The question arrives at the end of every season with increasing insistence: why, in 2026, do fashion weeks still split their calendars into men’s and women’s presentations? The system is aging unevenly. Co-ed runway shows — once a novelty practiced by a handful of brands — have become a structural feature of the industry, while the traditional gender-split calendar strains under the weight of shrinking budgets, sustainability pressure, and a cultural shift toward non-binary dressing.
The cultural argument is newer and perhaps more consequential. The gendered calendar presupposes that men’s and women’s wardrobes are distinct enough to warrant separate presentations, but the runway has been blurring that boundary for seasons now. Harris Reed’s fluid silhouettes, Ludovic de Saint Sernin’s body-conscious tailoring, and Willy Chavarria’s oversized suiting all operate in a register that resists simple binary categorization. A calendar built around gender separations feels increasingly anachronistic when the garments themselves refuse to cooperate.
The practical arguments against the split are well-rehearsed. Hosting two separate fashion weeks per city per year doubles the logistical burden on brands, buyers, and editors at a moment when travel budgets are being slashed and editorial headcounts reduced. A single co-ed show in June or September consolidates those costs — one venue, one set of samples, one production. For emerging designers operating on razor-thin margins, the savings can be decisive.

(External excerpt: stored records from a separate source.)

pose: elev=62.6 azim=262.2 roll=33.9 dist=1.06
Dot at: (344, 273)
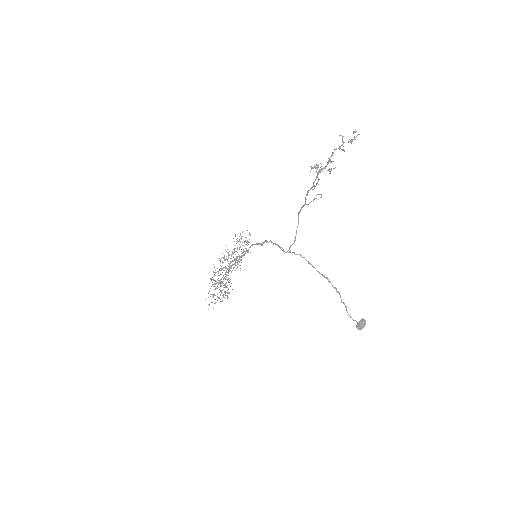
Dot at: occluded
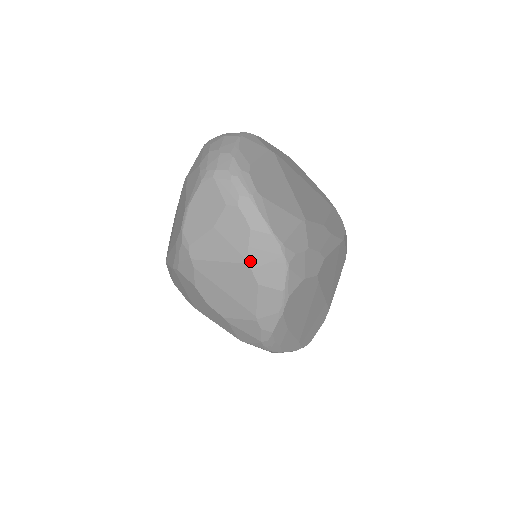
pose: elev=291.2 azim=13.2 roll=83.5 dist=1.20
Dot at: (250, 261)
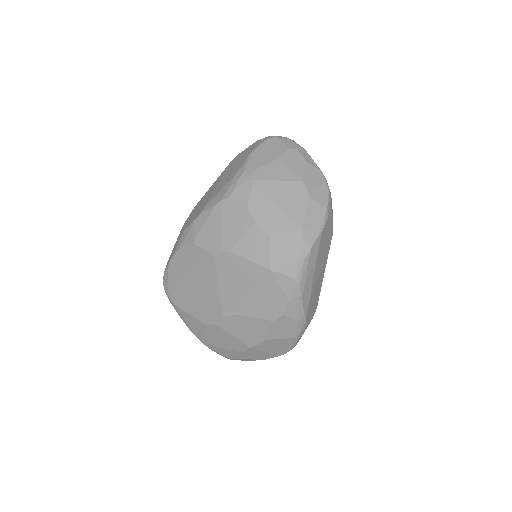
Dot at: (305, 180)
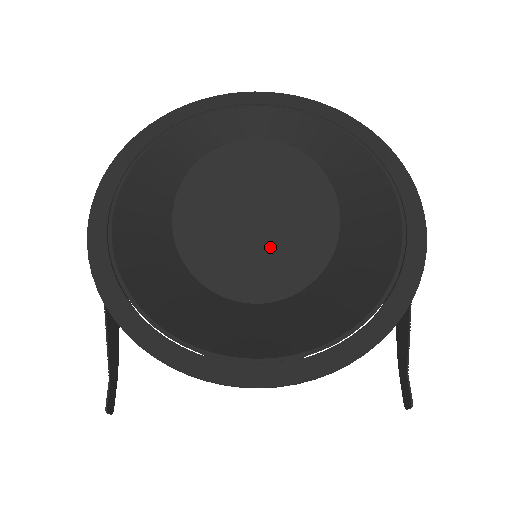
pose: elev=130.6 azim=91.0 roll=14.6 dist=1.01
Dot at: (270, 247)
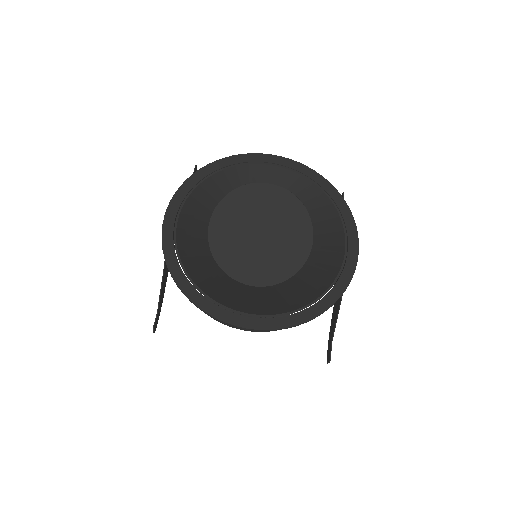
Dot at: (266, 253)
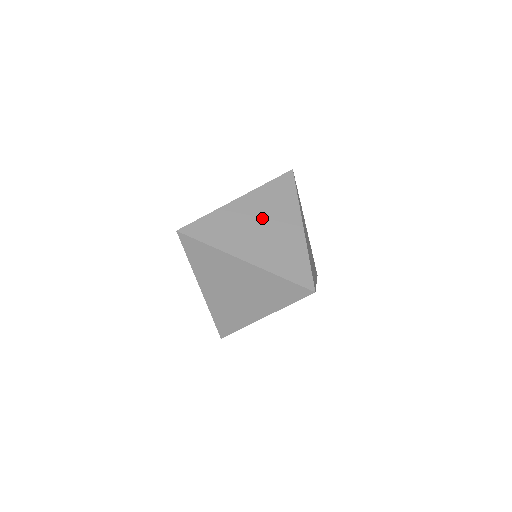
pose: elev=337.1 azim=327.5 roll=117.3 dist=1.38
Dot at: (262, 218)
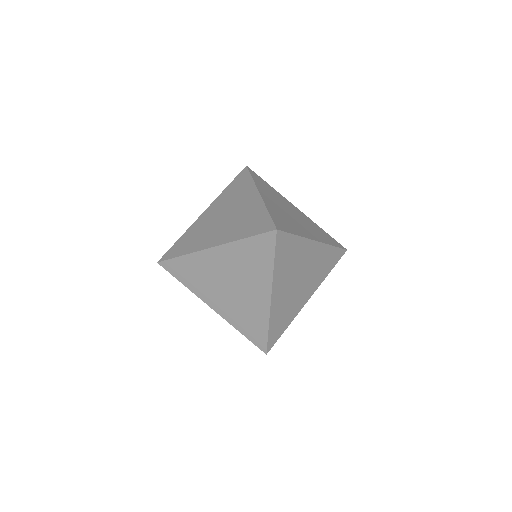
Dot at: (298, 216)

The most likely outcome is not a wholesale abolition of gendered fashion weeks but a gradual migration toward co-ed presentations for all but the most traditional houses. The brands that still benefit from a gender-split calendar — heritage suiting labels, formalwear specialists — will continue to present separately. The rest will fold their menswear and womenswear into a single seasonal statement, saving time, money, and carbon, and reflecting a fashion landscape that has already moved beyond the binary.